Texte à lire:
:::

Les troupes du colonel Dodds (près de 3 000 hommes dont 800 légionnaires,
quelques marsouins (fantassins des troupes de marine) et pour le reste, des
tirailleurs sénégalais) partent de Cotonou (sur la côte) en direction d’Abomey
(capitale du pays située à environ 250 kms au nord, à l’intérieur des terres)
afin de réduire le roi Béhanzin. La guerre de conquête ne sera guère de tout repos
puisque, durant deux ans, les Français devront faire face à une résistance
acharnée des populations locales et affronter un ennemi inattendu qui, en dépit
d’un sens tactique rudimentaire, déploiera un courage qui étonnera les
témoins.
Car voici que, malgré la résistance des
troupes de Béhanzin (22 000 hommes dont 12 500 soldats de métier au début des
hostilités), les Français ont progressé et ils ne sont maintenant plus qu’à 50
Kms environ d’Abomey : nous sommes le 26 octobre 1892. L’armée dahoméenne lance
alors une importante offensive devant le village de Kotokpa. Ce sera
l’avant-dernière et, dira plus tard Dodds dans son journal, « la journée sera
des plus meurtrières »
A l'approche du village, les Français sont
soudainement assaillis par des groupes entiers de… femmes ! Mais pas n’importe
lesquelles : ces femmes sont des guerrières, ce sont les « Amazones » du roi
Béhanzin, une garde prétorienne qui combat avec une énergie étonnante, un
mépris total de la mort et qui est toujours placée en première ligne !
De quoi s’agit-il ?

:::

Données de l'exercice:
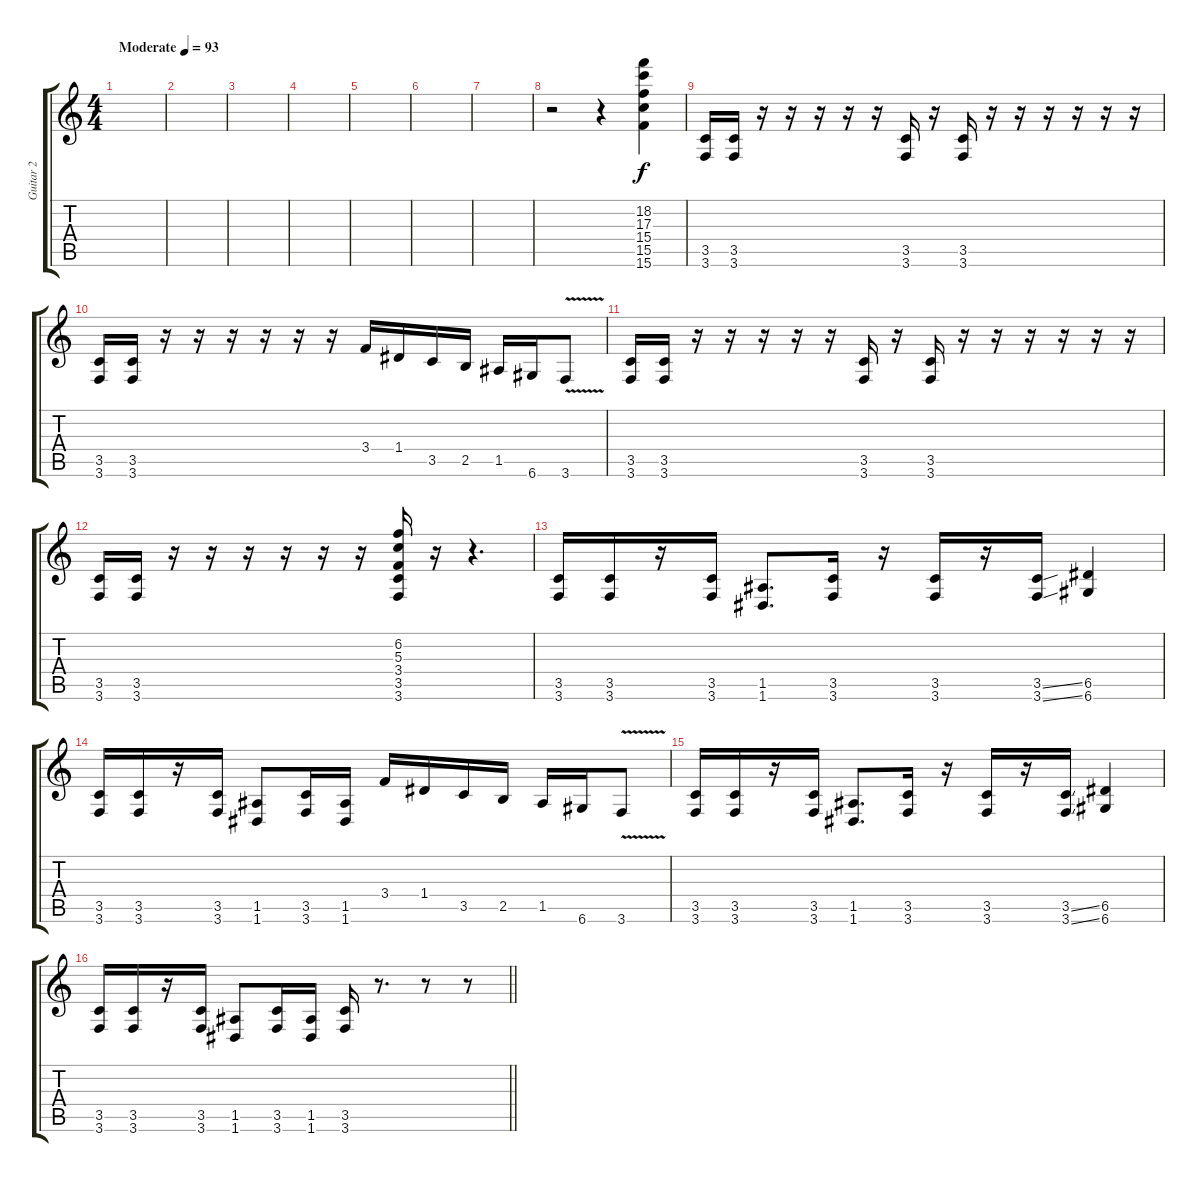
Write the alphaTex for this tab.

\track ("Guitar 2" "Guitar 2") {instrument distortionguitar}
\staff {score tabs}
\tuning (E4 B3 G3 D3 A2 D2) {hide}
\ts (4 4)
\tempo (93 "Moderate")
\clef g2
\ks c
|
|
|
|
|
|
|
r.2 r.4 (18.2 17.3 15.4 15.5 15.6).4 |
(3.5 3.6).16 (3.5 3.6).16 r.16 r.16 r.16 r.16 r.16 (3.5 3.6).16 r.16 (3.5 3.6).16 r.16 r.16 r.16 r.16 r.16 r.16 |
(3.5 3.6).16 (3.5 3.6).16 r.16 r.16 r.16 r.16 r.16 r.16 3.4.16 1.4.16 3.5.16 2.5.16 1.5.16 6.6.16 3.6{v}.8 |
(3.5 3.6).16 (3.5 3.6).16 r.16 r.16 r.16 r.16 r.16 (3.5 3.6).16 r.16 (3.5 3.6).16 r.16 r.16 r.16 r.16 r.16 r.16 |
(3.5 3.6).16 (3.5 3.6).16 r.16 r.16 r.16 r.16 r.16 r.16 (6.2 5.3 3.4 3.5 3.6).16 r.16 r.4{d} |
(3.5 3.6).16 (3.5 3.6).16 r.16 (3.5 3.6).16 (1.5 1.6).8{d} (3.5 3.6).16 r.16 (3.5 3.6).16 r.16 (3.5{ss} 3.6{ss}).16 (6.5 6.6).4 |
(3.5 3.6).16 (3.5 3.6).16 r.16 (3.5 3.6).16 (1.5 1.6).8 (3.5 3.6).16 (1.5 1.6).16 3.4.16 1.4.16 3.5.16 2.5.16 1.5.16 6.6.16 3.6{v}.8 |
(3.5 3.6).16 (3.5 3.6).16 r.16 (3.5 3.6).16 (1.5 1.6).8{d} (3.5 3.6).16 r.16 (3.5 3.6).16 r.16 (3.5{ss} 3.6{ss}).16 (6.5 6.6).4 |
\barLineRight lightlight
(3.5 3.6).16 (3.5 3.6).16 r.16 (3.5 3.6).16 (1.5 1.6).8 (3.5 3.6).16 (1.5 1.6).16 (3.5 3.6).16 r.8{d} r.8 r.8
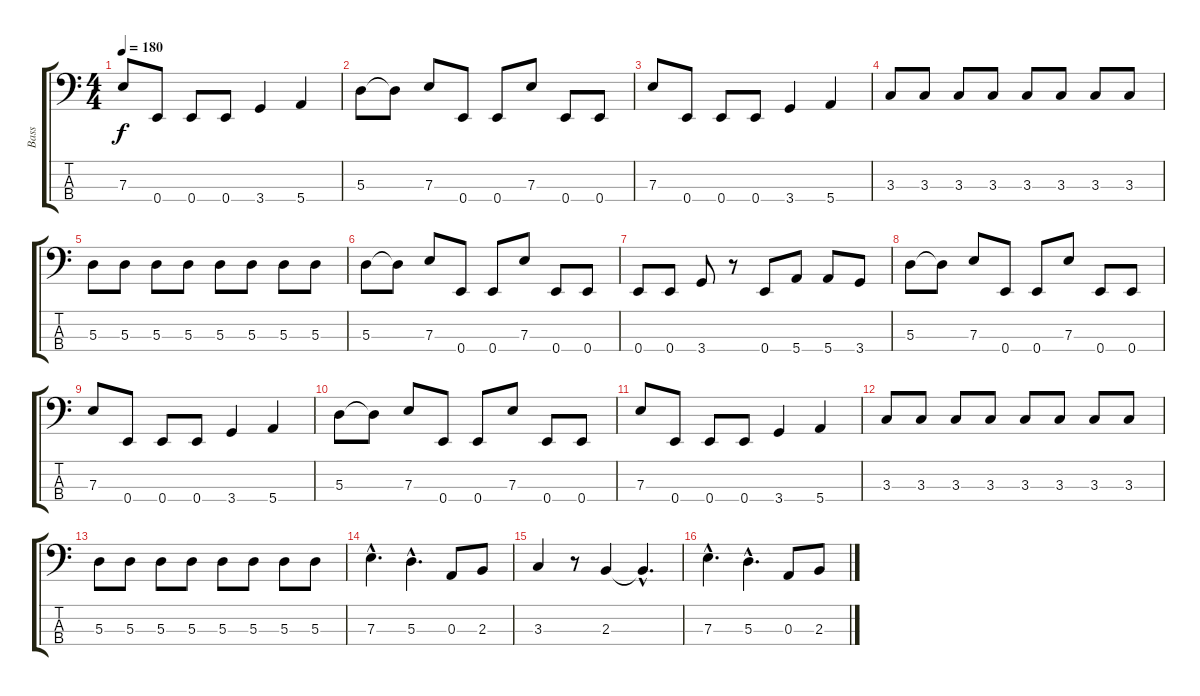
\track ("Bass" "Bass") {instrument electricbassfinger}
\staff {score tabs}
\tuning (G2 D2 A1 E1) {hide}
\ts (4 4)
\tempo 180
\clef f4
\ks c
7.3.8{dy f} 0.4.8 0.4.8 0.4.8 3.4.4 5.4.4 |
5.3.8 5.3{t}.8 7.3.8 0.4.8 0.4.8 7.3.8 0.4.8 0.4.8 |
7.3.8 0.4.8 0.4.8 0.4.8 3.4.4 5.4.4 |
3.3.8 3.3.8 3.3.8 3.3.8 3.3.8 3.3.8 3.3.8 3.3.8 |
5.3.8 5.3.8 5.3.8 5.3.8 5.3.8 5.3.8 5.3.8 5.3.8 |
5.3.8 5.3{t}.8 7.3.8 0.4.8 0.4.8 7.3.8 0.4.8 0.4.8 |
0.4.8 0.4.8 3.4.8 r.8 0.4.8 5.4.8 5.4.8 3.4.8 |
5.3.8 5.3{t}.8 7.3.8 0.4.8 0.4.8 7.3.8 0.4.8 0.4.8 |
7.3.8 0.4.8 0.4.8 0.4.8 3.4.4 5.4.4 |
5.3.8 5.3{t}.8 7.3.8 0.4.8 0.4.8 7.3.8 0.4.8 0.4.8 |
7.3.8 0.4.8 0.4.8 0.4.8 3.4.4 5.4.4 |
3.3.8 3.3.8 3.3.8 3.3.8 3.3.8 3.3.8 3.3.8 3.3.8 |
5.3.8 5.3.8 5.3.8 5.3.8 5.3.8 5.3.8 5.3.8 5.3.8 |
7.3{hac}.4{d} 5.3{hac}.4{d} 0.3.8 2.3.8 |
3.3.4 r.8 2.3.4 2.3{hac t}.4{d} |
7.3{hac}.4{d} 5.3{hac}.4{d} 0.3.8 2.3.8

:::

Objectifs:
1. Quelles lignes des entrées contiennent le mot "instrument" ? Extrayez-les toutes en tenant compte de la casse.
2. Prolongez le texte sur la campagne du colonel Dodds contre le roi Béhanzin au-delà de sa dernière phrase.

Réponses aux consignes:
1.
\track ("Guitar 2" "Guitar 2") {instrument distortionguitar}
\track ("Bass" "Bass") {instrument electricbassfinger}

2.
Le terme « Amazones » va être employé par les
Français par référence aux guerrières mythologiques qu’Hercule du affronter et
dont la reine s’appelait Hippolyte. L’existence de femmes-soldats est attestée
dès le XVIIIème siècle dans cette région. Mais les rois du Dahomey ne donnent
véritablement une impulsion à cette institution qu’à partir du milieu du XIXème
siècle. Ainsi, au moment de la résistance contre les Français (début 1890), le
système des « Amazones » est-il à son apogée et l’estimation de ces troupes
varie-t-elle selon les observateurs entre 800 et 2 000.
_Amazones partant
en guerre en 1793_
Les Amazones (appelons-les ainsi) sont recrutées
en général au début de leur adolescence et sont destinées au métier des armes
qu’elles ont vocation à exercer toute leur vie. Leur entraînement est quotidien
et éprouvant (exercices de tir, parcours du combattant) et se double d’un
conditionnement psychologique et religieux (obéissance absolue, peur du
châtiment en cas de transgression) exercé dans un climat de dévotion complète à
la personne du roi. Naturellement, ce mode de vie exclut toute possibilité de
fonder une famille et ces guerrières sont condamnées à vie au célibat.
Toutes les Amazones sont, bien sûr, (nous sommes
en Afrique), chargées d’amulettes qui doivent les protéger contre les mauvais
esprits et les balles ennemies.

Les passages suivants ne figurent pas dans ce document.